In the same conversation, Shnewer brought up Serdar Tatar, also a close friend of the Dukas, whose father owned a pizzeria near the Fort Dix base. Tartar dreamed of becoming a police officer, and Shnewer knew this, according to the Burim and his parents. Nonetheless, Shnewer offered Tatar up as a possible co-conspirator, mentioning a map of Fort Dix he’d used to deliver pizza from his father’s shop to the base.
Mohamad Shnewer: You know Serdar? Who has the pizzeria close to here?
Mahmoud Omar: So, what are your thoughts about him?
Mohamad Shnewer: He is ready…. he has a map…. he used to deliver there.
Mahmoud Omar: Ready to be killed?
Mohamad Shnewer: Yes!
Two days later, Omar asked Shnewer again about possible conspirators for the attack.
“So who do you have in mind?” Omar asked.
Shnewer replied: “I have Tony, Eljvir and Shain in mind.”
In US criminal law, a conspiracy is an agreement between two or more persons to commit a crime at some time in the future. It is an agreement to break the law; it doesn’t have to be a plan. Once two individuals enter into an agreement, the crime is complete, though some statutes require evidence that concrete steps have been taken. But an individual cannot enter into a conspiracy with a government informant. So unless Shnewer could convince the others to join the plan to attack Fort Dix, there would be no criminal conspiracy.
Omar apparently felt more comfortable approaching Tatar than the Duka brothers and began courting the 23-year-old. He told him of the plot to attack Fort Dix and openly asked for his help: he needed the pizza delivery map.
Tatar, who had since left his father’s pizza shop and moved to Philadelphia, was working at a 7-Eleven when Sgt. Dean Dandridge of the Philadelphia Police Department came by for his daily coffee. On November 15, 2006, Tatar told Dandridge that he believed Omar might be planning a terrorist attack. Neither Tatar, nor Dandridge, had any way of knowing that Omar was an informant.
Dandridge left Tatar’s information with the FBI, expecting the bureau’s agents would be in touch soon. For three weeks, Tatar waited for the FBI to contact him. In the meantime, he recorded at least one conversation with Omar, so that when the authorities did reach out, he would have information to give them. Eventually and inexplicably, after repeated prodding, Tatar gave Omar the map of Fort Dix.

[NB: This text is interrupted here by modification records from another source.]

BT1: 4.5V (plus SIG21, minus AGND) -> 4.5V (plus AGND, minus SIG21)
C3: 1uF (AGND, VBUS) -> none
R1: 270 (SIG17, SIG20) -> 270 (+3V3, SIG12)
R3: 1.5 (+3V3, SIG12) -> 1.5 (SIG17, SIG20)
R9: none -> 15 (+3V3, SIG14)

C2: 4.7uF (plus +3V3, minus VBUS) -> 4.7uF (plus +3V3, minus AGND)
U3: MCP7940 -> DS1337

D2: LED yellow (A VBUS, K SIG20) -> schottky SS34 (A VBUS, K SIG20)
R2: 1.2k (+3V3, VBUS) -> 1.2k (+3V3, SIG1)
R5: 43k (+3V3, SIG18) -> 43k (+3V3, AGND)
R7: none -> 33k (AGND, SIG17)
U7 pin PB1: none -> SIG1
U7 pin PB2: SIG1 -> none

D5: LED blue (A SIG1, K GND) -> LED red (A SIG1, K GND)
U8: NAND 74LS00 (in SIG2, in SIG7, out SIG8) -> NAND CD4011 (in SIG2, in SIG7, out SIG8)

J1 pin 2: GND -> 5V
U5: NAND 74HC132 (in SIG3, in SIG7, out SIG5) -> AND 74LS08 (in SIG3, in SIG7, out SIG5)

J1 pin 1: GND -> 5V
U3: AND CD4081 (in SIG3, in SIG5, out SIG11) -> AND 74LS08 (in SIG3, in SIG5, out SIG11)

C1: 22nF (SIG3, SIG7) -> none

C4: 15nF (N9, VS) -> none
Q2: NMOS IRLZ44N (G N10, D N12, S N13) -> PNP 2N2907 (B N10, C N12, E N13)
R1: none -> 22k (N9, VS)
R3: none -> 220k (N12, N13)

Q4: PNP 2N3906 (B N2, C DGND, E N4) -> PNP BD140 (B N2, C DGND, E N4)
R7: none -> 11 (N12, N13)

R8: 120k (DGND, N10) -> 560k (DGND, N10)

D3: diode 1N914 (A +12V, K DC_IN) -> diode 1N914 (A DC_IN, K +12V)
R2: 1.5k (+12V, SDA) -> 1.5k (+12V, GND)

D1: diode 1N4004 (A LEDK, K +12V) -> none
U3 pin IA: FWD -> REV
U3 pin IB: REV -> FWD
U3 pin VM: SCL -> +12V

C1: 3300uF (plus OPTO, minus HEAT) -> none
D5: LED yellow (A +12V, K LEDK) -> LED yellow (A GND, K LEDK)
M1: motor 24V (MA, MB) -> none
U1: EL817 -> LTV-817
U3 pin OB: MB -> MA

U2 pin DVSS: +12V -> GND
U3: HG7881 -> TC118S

When a Philadelphia police detective assigned to the FBI’s Joint Terrorism Task Force spoke to Tatar, he downplayed the threat and refused the audio that Tatar had recorded. The agent asked Tatar if he had indeed given Omar the map. Suddenly scared, Tatar lied. That lie would later implicate him in the conspiracy.
Having succeeded in this haphazard way of ensnaring Tatar, Omar relentlessly tried to persuade Shnewer to set up a meeting with the Duka brothers to discuss “the plot.” But the meeting never seemed to materialize. Time and again, Shnewer found excuses to explain why this didn’t happen. For example, on September 14, 2006, Shnewer, after much hesitation, told Omar that Shain knew about the plot, but not of Omar’s involvement.
As months passed, Shnewer tried to assure an increasingly skeptical Omar that the Duka brothers were on board with the developing plans. When Shnewer failed to provide proof of their actual involvement, Omar pressed harder, asking Shnewer to pursue the brothers, and Eljvir Duka in particular. Between August 11 and September 19, 2006, Omar asked Shnewer about Eljvir 197 times.
Finally, after months of failed efforts, Omar told his FBI handlers that, in his estimation, Tony and Shain Duka knew nothing about the plot and seemed to be more focused on taking care of their families.